DIRECTIONS: Would you output the entries below only from the line containing "<25% of tumor" through the line containing "staining of prostate", exactly as they stand and with both ends included?
--- SUPPLIED RECORDS ---
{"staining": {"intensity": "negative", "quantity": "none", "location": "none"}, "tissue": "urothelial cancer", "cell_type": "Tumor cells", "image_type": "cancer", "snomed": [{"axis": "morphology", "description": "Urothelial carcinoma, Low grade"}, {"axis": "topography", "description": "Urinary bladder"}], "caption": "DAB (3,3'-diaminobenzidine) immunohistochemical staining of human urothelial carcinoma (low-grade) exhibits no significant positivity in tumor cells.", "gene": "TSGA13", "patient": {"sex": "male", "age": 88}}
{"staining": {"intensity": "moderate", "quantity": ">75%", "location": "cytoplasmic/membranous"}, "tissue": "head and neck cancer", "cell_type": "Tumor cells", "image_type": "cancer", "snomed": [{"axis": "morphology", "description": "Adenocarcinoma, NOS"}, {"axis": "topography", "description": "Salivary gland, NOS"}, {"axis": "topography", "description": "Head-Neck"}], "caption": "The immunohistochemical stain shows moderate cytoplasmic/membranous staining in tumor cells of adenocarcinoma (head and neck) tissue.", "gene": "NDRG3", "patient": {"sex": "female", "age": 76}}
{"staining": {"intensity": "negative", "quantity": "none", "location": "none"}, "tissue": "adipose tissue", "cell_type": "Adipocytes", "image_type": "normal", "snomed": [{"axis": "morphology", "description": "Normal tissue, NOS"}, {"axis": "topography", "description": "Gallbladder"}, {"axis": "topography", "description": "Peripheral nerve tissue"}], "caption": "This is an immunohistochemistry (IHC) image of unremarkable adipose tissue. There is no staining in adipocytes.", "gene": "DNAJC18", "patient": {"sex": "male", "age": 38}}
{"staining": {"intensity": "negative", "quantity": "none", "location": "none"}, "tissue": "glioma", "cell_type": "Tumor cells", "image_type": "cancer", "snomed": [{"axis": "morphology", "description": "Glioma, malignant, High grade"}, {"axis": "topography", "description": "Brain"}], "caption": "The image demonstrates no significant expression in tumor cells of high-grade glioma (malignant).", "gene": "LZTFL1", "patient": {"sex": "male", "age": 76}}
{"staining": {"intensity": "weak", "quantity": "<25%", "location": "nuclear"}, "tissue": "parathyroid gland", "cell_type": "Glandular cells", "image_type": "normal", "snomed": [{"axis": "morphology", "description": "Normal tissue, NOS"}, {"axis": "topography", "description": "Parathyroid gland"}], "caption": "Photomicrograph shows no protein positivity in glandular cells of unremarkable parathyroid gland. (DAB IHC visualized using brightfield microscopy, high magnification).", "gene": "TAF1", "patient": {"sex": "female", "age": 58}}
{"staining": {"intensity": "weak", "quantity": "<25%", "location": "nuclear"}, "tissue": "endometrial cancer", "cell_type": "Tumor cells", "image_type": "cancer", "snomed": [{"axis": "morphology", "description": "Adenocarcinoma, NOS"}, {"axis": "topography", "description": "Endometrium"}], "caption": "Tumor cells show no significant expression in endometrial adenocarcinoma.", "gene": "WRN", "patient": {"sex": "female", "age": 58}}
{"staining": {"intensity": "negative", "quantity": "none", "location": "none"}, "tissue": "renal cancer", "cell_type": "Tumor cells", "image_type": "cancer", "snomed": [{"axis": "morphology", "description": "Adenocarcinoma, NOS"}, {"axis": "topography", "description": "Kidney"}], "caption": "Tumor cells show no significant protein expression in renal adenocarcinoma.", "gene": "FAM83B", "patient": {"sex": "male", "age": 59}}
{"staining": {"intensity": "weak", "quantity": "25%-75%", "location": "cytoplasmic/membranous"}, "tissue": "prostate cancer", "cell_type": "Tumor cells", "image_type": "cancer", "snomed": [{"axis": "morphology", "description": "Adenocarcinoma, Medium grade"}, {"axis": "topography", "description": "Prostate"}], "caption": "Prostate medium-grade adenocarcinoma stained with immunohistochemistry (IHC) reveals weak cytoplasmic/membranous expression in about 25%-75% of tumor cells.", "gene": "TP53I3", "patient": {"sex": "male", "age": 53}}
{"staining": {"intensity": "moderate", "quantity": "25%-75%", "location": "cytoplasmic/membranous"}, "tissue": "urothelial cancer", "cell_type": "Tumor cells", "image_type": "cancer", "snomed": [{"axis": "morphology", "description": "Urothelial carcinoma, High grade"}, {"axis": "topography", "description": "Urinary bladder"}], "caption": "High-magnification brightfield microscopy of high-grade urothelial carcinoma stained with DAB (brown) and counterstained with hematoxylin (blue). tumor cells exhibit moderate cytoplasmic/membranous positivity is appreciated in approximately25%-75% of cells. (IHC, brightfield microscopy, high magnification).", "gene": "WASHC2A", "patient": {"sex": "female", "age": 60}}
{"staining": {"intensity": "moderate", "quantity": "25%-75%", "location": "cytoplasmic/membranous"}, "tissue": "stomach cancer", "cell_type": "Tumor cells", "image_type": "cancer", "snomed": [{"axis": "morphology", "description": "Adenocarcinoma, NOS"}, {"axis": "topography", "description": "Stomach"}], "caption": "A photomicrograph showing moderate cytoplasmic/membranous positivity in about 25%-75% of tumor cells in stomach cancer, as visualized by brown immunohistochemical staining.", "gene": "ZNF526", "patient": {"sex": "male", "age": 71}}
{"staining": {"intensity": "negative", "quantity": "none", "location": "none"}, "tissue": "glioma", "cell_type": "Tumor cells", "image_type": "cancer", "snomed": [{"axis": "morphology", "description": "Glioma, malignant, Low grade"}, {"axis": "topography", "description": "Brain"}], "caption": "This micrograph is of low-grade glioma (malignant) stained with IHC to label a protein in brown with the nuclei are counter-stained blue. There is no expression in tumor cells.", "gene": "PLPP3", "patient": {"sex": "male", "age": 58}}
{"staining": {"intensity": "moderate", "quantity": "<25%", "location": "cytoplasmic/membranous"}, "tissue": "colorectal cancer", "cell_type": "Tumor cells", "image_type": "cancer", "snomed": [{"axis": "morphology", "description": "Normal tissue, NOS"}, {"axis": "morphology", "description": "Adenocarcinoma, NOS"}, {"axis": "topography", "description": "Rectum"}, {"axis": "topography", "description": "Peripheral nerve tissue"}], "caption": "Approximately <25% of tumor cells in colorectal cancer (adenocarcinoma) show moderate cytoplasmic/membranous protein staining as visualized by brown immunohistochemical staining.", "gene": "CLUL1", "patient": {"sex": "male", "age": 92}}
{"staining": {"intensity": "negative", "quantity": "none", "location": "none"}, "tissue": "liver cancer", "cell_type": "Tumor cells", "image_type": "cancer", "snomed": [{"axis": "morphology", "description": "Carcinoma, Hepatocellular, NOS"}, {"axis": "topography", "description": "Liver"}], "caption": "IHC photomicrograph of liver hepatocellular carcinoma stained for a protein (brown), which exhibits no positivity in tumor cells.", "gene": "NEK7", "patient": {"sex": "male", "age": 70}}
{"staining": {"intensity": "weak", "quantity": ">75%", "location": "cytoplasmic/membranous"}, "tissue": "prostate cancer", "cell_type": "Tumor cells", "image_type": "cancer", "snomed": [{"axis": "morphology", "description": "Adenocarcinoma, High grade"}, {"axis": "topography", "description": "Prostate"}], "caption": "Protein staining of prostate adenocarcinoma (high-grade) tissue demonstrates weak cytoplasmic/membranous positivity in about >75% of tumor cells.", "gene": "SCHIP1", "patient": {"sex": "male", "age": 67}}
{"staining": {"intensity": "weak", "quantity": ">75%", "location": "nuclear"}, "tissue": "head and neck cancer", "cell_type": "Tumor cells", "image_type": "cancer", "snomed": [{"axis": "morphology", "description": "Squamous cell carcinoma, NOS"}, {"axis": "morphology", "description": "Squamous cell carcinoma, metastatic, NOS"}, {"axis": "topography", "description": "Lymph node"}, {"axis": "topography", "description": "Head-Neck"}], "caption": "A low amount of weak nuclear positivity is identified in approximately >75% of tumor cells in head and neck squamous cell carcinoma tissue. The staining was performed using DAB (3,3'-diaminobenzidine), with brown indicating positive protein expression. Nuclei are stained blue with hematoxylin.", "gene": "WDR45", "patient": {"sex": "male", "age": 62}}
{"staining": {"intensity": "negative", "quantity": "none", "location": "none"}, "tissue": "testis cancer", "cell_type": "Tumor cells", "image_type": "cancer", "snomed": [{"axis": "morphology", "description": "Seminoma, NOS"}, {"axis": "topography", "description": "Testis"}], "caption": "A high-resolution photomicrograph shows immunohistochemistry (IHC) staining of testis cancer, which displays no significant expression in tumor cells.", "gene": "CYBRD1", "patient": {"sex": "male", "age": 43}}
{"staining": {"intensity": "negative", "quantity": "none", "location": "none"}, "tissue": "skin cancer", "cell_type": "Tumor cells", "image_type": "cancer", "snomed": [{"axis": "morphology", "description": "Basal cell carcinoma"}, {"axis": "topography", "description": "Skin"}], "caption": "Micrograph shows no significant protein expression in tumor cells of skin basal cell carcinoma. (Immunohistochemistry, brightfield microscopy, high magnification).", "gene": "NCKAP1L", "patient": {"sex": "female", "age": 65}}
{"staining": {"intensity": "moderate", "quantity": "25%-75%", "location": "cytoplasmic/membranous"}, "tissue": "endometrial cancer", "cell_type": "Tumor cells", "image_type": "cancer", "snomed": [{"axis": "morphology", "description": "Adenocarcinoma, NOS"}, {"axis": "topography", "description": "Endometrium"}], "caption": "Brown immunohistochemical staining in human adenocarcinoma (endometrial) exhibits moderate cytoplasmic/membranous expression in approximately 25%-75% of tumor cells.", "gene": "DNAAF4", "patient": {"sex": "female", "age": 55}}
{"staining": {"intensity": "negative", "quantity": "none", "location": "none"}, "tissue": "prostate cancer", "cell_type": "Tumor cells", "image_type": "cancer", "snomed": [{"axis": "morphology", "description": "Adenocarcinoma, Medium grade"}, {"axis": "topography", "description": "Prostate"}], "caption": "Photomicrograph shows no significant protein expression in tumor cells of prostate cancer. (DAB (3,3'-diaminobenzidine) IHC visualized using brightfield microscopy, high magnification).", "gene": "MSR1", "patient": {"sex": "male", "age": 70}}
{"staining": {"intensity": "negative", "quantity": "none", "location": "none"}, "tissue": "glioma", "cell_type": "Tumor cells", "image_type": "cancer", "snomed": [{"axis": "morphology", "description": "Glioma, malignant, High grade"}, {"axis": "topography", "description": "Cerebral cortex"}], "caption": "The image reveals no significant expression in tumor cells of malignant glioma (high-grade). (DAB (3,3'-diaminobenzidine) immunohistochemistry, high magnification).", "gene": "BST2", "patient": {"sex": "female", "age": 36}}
---
WRITTEN ANSWER:
{"staining": {"intensity": "moderate", "quantity": "<25%", "location": "cytoplasmic/membranous"}, "tissue": "colorectal cancer", "cell_type": "Tumor cells", "image_type": "cancer", "snomed": [{"axis": "morphology", "description": "Normal tissue, NOS"}, {"axis": "morphology", "description": "Adenocarcinoma, NOS"}, {"axis": "topography", "description": "Rectum"}, {"axis": "topography", "description": "Peripheral nerve tissue"}], "caption": "Approximately <25% of tumor cells in colorectal cancer (adenocarcinoma) show moderate cytoplasmic/membranous protein staining as visualized by brown immunohistochemical staining.", "gene": "CLUL1", "patient": {"sex": "male", "age": 92}}
{"staining": {"intensity": "negative", "quantity": "none", "location": "none"}, "tissue": "liver cancer", "cell_type": "Tumor cells", "image_type": "cancer", "snomed": [{"axis": "morphology", "description": "Carcinoma, Hepatocellular, NOS"}, {"axis": "topography", "description": "Liver"}], "caption": "IHC photomicrograph of liver hepatocellular carcinoma stained for a protein (brown), which exhibits no positivity in tumor cells.", "gene": "NEK7", "patient": {"sex": "male", "age": 70}}
{"staining": {"intensity": "weak", "quantity": ">75%", "location": "cytoplasmic/membranous"}, "tissue": "prostate cancer", "cell_type": "Tumor cells", "image_type": "cancer", "snomed": [{"axis": "morphology", "description": "Adenocarcinoma, High grade"}, {"axis": "topography", "description": "Prostate"}], "caption": "Protein staining of prostate adenocarcinoma (high-grade) tissue demonstrates weak cytoplasmic/membranous positivity in about >75% of tumor cells.", "gene": "SCHIP1", "patient": {"sex": "male", "age": 67}}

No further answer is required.